Saved entries

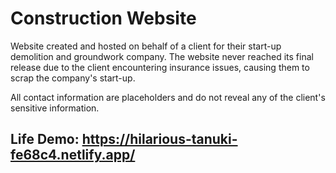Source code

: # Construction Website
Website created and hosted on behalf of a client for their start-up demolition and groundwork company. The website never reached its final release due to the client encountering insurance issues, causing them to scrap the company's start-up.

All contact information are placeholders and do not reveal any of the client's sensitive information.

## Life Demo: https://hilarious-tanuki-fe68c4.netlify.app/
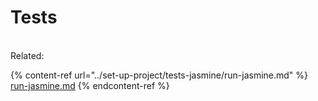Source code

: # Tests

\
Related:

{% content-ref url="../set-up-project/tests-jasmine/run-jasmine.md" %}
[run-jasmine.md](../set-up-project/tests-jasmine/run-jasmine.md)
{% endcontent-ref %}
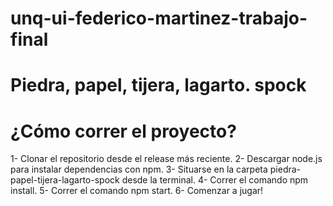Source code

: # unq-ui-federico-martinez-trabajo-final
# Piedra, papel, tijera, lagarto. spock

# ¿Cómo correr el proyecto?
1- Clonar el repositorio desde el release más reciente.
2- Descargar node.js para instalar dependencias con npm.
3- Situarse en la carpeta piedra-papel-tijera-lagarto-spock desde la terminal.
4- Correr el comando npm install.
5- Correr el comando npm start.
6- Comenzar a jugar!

Aim of the task:
Could you retype exactly the lines from the one containing "2- Descargar node.js" through the final line of the data above, and no others?

Task solution:
2- Descargar node.js para instalar dependencias con npm.
3- Situarse en la carpeta piedra-papel-tijera-lagarto-spock desde la terminal.
4- Correr el comando npm install.
5- Correr el comando npm start.
6- Comenzar a jugar!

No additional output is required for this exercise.